Сейчас нам в Ингушетии один хороший человек оплатил квартиру, все там обустроил.
Он нанял няню для девочки, пока она лежала в больнице, больше полугода няню оплачивал, с лекарствами помогал, с билетами помогает. И уполномоченный по правам ребенка Анна Кузнецова мне помогла, вызвала сюда, приехала со мной в больницу. И адвокаты у меня хорошие, мне их Аллах послал, чтобы меня поддержать. Они сами вышли на меня. Позвонили мне, а я еще не верила, что они не журналисты. Мне не хотелось, чтобы меня снимали.

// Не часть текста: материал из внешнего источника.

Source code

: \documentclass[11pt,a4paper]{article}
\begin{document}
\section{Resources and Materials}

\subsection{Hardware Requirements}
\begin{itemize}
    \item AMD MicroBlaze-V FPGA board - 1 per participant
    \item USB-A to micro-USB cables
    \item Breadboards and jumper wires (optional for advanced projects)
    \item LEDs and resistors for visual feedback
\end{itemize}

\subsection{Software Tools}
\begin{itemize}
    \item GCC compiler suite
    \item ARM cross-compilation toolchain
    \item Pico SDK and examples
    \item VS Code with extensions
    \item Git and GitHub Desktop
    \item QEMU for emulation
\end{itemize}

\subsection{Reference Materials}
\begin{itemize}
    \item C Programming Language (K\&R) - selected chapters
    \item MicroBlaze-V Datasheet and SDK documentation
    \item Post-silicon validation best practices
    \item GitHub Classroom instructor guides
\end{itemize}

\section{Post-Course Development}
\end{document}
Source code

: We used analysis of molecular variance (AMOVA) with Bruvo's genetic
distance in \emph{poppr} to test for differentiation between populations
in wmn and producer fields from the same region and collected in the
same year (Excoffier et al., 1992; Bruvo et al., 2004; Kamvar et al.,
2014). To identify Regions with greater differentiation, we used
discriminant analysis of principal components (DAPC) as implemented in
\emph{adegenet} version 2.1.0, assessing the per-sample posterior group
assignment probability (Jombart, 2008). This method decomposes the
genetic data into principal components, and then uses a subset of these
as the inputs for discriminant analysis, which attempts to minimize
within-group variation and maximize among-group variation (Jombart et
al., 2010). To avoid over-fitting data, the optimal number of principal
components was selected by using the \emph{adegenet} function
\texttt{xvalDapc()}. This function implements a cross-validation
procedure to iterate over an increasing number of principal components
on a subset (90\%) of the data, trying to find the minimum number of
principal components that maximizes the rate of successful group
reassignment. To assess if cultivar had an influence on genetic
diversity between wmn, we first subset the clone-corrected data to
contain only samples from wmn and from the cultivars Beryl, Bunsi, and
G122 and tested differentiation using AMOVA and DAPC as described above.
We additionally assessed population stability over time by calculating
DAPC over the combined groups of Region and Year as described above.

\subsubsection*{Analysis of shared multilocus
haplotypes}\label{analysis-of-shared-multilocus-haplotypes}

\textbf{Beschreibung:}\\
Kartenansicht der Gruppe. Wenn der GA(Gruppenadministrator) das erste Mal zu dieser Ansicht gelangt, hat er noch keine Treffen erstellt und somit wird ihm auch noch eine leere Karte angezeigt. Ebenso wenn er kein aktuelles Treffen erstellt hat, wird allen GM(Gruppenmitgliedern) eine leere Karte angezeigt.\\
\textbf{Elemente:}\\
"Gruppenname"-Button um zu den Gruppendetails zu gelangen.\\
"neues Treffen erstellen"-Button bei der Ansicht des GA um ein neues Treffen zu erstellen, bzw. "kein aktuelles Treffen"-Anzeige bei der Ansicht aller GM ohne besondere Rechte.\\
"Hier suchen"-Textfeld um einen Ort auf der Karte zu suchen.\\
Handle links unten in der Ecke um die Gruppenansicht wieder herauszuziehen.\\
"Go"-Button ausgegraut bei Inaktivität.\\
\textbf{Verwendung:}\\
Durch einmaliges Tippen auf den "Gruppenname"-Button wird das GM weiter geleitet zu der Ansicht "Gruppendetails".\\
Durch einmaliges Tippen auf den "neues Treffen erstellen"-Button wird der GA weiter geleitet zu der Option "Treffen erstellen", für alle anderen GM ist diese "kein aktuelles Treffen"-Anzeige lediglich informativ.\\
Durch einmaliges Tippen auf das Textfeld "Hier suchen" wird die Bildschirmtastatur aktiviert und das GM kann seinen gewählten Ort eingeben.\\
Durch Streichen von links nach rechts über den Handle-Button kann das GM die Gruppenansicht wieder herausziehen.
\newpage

Комментирует адвокат правозащитного проекта «Правовая инициатива» Ольга Гнездилова:
Мы в проекте «Правовая инициатива» узнали о трагедии, происшедшей с Айшей из СМИ. Как только она попала в больницу, чиновники стали говорить, что к ответственности необходимо привлечь мать. Поскольку мы давно работаем на Северном Кавказе, знаем, что после развода родителей, детей забирает семья их отца, таковы традиции. Матери не только теряют право жить со своими детьми, но им запрещают видеться с ними. Мы выиграли уже два дела в ЕСПЧ, где было признано нарушение прав матерей, но только одно решение было исполнено на местном уровне, ребенок другой женщины продолжает жить в доме родственников, без родителей. Когда мы разыскали Лидию Ажигову, так и оказалось — детей забрала тетя со стороны отца. Спустя несколько дней она не смогла справиться с поведением мальчиков и вернула их матери, а девочку оставила себе. После того как Айша попала в больницу, глава Ингушетии Махмуд-Али Калиматов выступил в СМИ с обращением к местным органам опеки, что они должны проверить, с кем в республике проживают дети. К сожалению, эта работа так и не была проведена. Так как дети многих наших доверительниц до сих пор живут с дальними родственниками, матерям запрещают с ними видеться. Это системная проблема, которую необходимо решать, чтобы предотвратить очередную трагедию.
Сейчас благодаря усилиям адвокатов Едены Мисаловой и Малики Абубакаровой Айша находится со своей матерью. Сейчас это главный результат.
Что касается уголовного дела, мы планируем подать ходатайство о квалификации преступления, совершенного в отношении Айши, по статье 111 (причинение тяжкого вреда здоровью) и 117 (истязание с применением пытки). Сейчас мы ждем результаты экспертизы, на которые мы могли бы опереться.